Psychology professor Daniel Kahneman received a call yesterday morning from someone with a Swedish accent. It was no prank, the man assured him, Kahneman was a winner of this year's Nobel Prize in economics.
Kahneman modestly accepted a long round of applause at a press conference yesterday, before telling the audience how he learned of his award.
"I hope it doesn't mean too much, in a way," he said at the conference, explaining he has no plans to stop teaching or researching any time soon.
While Kahneman has co-taught PSY 101 since becoming a professor at the University in 1993, he said he has never taken a course in economics.
Kahneman was awarded the prize "for having integrated insights from psychological research into economic science, especially concerning human judgement and decision making under uncertainty," the Royal Swedish Academy of Science said in its public announcement.
Kahneman said he owes his success to "my choice of friends . . . I have been blessed not only with my collaboration in this University, but throughout my career."
Kahneman's wife, Anne Treisman — another world-renowned member of the University's psychology department — looked on proudly from the first row.
Vernon Smith, a law and economics professor at George Mason University, was the other recipient of the award and will share the $1 million prize money with Kahneman.
Kahneman explained his prizewinning work as "an attempt to provide a more realistic set of ideas for what the economic agent is really like."

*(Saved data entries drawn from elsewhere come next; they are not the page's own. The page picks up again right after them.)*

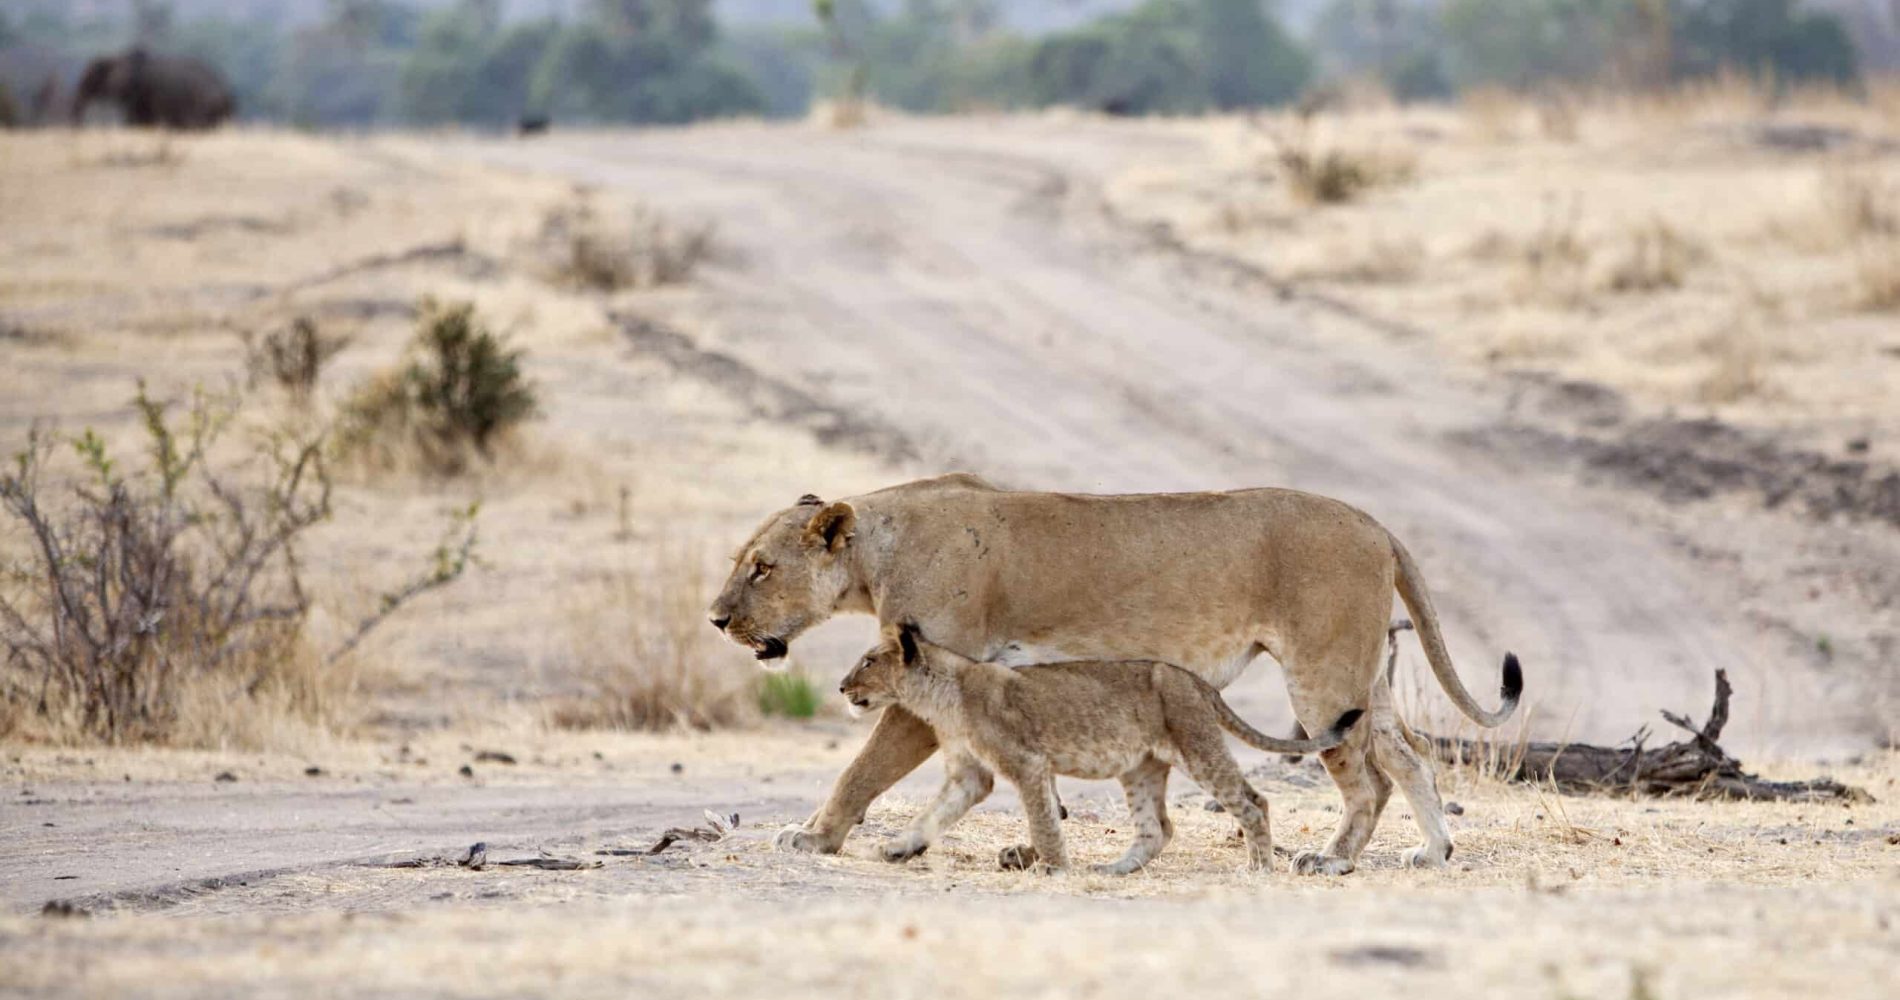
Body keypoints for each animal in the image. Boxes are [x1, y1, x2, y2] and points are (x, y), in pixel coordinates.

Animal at [72, 48, 233, 130]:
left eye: (93, 75)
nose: (79, 126)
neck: (118, 57)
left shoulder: (137, 90)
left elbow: (134, 118)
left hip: (204, 103)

In one of Kahneman's studies, he gave half of the participants a mug and the other half no mug. The results showed that people with a mug wanted to trade the mug for an average of approximately $7 cash, while the people without a mug valued the same type of mug at $3 cash.
The two acts are logically the same — trading a mug for money — Kahneman explained, but those with mugs did not want to give up something they already had.
This "very myopic" aspect of human decision making was, when Kahneman first started this line of research in 1969, not a widely accepted part of economic theory.

One of Kahneman's initial papers on this subject — which he wrote with Amos Tversky — was published in an economics journal rather than a psychology journal. Though that decision was "quite accidental," it might have been the reason he was accepting the Nobel Prize yesterday, Kahneman said.
The paper, "Prospect Theory: An Analysis of Decision Under Risk," was published in Econometrica in 1979.
At the conference, Kahneman said accepting the award was not entirely a happy event. Tversky, his colleague for many years, died in 1996.
"Surely we would have gotten it together," he said.
Kahneman said he — and Tversky — never imagined they would one day win the award. "I don't think we even joked about it, let alone hoped for it," he said.
Kahneman, also a professor in the Wilson School, was instrumental in the collaboration between the Wilson School and the psychology department, former Wilson School dean Michael Rothschild said.
He said the Wilson School graduate program has a psychology class requirement.
"It's an important part of our program," Rothschild said. "I think the Wilson School was singular among public policy schools in putting such an emphasis on psychology.
"I was convinced largely by Danny that it was very important that people [in] public policy have an understanding of human beings and how they operate," Rothschild said.
Rothschild said Kahneman's model was "systematic, supported by evidence and different from the standard economic model of how humans behave."
Kahneman, 68, has been the recipient of the Hilgard Award for Lifetime Contribution to General Psychology, the Wanen Medal of the Society of Experimental Psychologists and the American Psychological Society's Distinguished Scientific Contribution Award.